Extremists from ultra-Orthodox settler groups, who say God gave the region to the children of Abraham for all time, have been increasingly active in recent months.
This has taken place as the United States sought to pressure the Israeli government to relinquish the West Bank, or a large portion of it, as part of a peace deal with the Palestinians.
The smoldering crisis escalated sharply Dec. 12 when a mob of angry settlers stormed a regional military base near the Arab city of Qalqilya, stoned the brigade commander and his deputy and burned army trucks.
The right-wing hard-liners attacked the base because, they said, the military was preparing to shut down a settlement the Israeli Supreme Court had ordered closed in August.
Earlier, another group broke into a closed military zone on the border with Jordan and attempted to establish a settlement outpost before they were arrested.
These incidents, with troops under attack from fellow Jews, triggered an outcry in the Israeli media, with some commentators even speculating on "civil war."
The liberal Haaretz daily warned that "the only 'red line' that has yet to be crossed is a scenario in which an Israeli citizen fires on soldiers. There are those in Israel's security forces who fear that day is not so distant."
The violence follows a growing number of so-called price-tag attacks by settlers on Palestinian mosques and churches, some of which were torched. These attacks are intended to dissuade the government from moving against illegal hilltop outposts, a tactic used by the more militant settlers to extend the settlement process.

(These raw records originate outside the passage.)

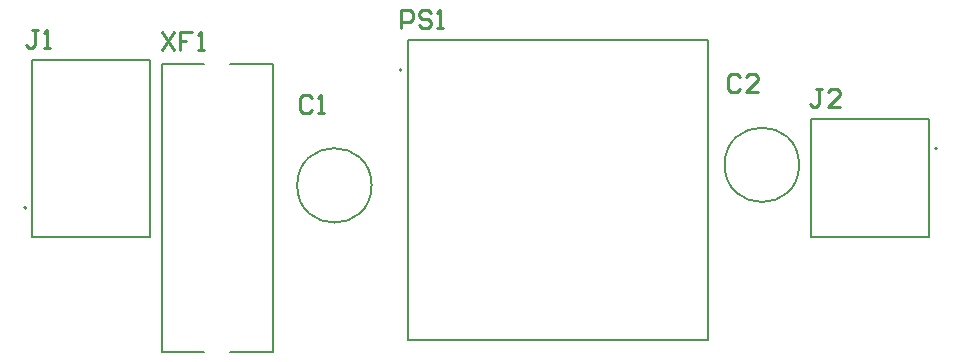
<source format=gto>
G04*
G04 #@! TF.GenerationSoftware,Altium Limited,Altium Designer,20.0.10 (225)*
G04*
G04 Layer_Color=65535*
%FSLAX43Y43*%
%MOMM*%
G71*
G01*
G75*
%ADD10C,0.200*%
%ADD11C,0.127*%
%ADD12C,0.254*%
D10*
X68809Y17887D02*
G03*
X68809Y17887I-3150J0D01*
G01*
X32614Y16149D02*
G03*
X32614Y16149I-3150J0D01*
G01*
X35152Y25908D02*
G03*
X35152Y25908I-100J0D01*
G01*
X3390Y14257D02*
G03*
X3390Y14257I-100J0D01*
G01*
X80503Y19264D02*
G03*
X80503Y19264I-100J0D01*
G01*
X20658Y2024D02*
X24258D01*
X14858D02*
X18458D01*
X20658Y26424D02*
X24258D01*
X14858D02*
X18458D01*
X14858Y2024D02*
Y26424D01*
X24258Y2024D02*
Y26424D01*
D11*
X35687Y28448D02*
X61087D01*
Y3048D02*
Y28448D01*
X35687Y3048D02*
X61087D01*
X35687D02*
Y28448D01*
X3890Y11757D02*
X13890D01*
X3890D02*
Y26757D01*
X13890D01*
Y11757D02*
Y26757D01*
X69803Y11764D02*
Y21764D01*
Y11764D02*
X79803D01*
Y21764D01*
X69803D02*
X79803D01*
D12*
X14881Y29156D02*
X15897Y27632D01*
Y29156D02*
X14881Y27632D01*
X17421Y29156D02*
X16405D01*
Y28394D01*
X16913D01*
X16405D01*
Y27632D01*
X17928D02*
X18436D01*
X18182D01*
Y29156D01*
X17928Y28902D01*
X35116Y29477D02*
Y31000D01*
X35877D01*
X36131Y30746D01*
Y30238D01*
X35877Y29985D01*
X35116D01*
X37655Y30746D02*
X37401Y31000D01*
X36893D01*
X36639Y30746D01*
Y30492D01*
X36893Y30238D01*
X37401D01*
X37655Y29985D01*
Y29731D01*
X37401Y29477D01*
X36893D01*
X36639Y29731D01*
X38163Y29477D02*
X38670D01*
X38416D01*
Y31000D01*
X38163Y30746D01*
X70786Y24318D02*
X70278D01*
X70532D01*
Y23049D01*
X70278Y22795D01*
X70024D01*
X69770Y23049D01*
X72309Y22795D02*
X71294D01*
X72309Y23810D01*
Y24064D01*
X72055Y24318D01*
X71547D01*
X71294Y24064D01*
X4356Y29328D02*
X3848D01*
X4102D01*
Y28058D01*
X3848Y27804D01*
X3594D01*
X3340Y28058D01*
X4864Y27804D02*
X5371D01*
X5118D01*
Y29328D01*
X4864Y29074D01*
X63792Y25285D02*
X63538Y25539D01*
X63030D01*
X62776Y25285D01*
Y24270D01*
X63030Y24016D01*
X63538D01*
X63792Y24270D01*
X65315Y24016D02*
X64300D01*
X65315Y25031D01*
Y25285D01*
X65061Y25539D01*
X64554D01*
X64300Y25285D01*
X27597Y23547D02*
X27343Y23801D01*
X26835D01*
X26581Y23547D01*
Y22532D01*
X26835Y22278D01*
X27343D01*
X27597Y22532D01*
X28105Y22278D02*
X28612D01*
X28359D01*
Y23801D01*
X28105Y23547D01*
M02*

</source>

Ironically, it was one devised in 1997 by Ariel Sharon, then foreign minister in Netanyahu's first term as premier, who exhorted settlers to "seize the hilltops" to prevent the creation of a Palestinian state.
The recent attacks are part of a larger hard-line campaign to prevent the government forcibly evacuating settlements, which the settlers see as a move toward an eventual sellout to the Palestinians.
Israeli Defense Minister Ehud Barak, Strategic Affairs Minister Moshe Yaalon and others branded the attacks as terrorism, an epithet rarely used against Jews and the politically powerful movement representing the 300,000 settlers in the West Bank.
"There's no question that this is terror behavior," declared Barak, Israel's most decorated war hero.
Prime Minister Binyamin Netanyahu, a right-wing hawk widely blamed for undermining the peace process, described the attack on the army as "intolerable."
He directed security forces to be more aggressive against the militants and decreed they would be tried by military courts.
But he stopped short of calling the culprits "terrorists," thus avoiding a politically dangerous clash with the settler bloc by equating the militants' actions with stone-throwing Palestinian "terrorists."
Indeed, the commotion, and the customary condemnations, underlines just how powerless the authorities are when it comes to Jewish terrorism and how success administrations have failed to rein them in.
Even the right-leaning Jerusalem Post was incensed by the attack on the army.
"What needs to be understood is that these settlers and far-right activists largely do not fear the police or the courts," the Post's military affairs correspondent Yaakov Katz, wrote.
"Past experience has shown that punishments tend to be minor and that's in the rare instance where the case actually makes it court."
Palestinians living in the West Bank, who have been under military occupation since 1967, are routinely tried by military courts where defendants' rights are minimal.
Haaretz, which has long spoken out against Jewish terrorism and settler militancy, cited military documents indicating that in 2010 99.74 percent of Palestinians who appeared before military courts were convicted.
That's 25 acquittals out of 9,542 cases.
Despite the government's pledge to crack down of right-wing extremists it has in recent weeks approved settlement expansions in the West Bank and, more controversially, in Arab East Jerusalem where the Israelis have been systematically forcing out the Palestinian population for years.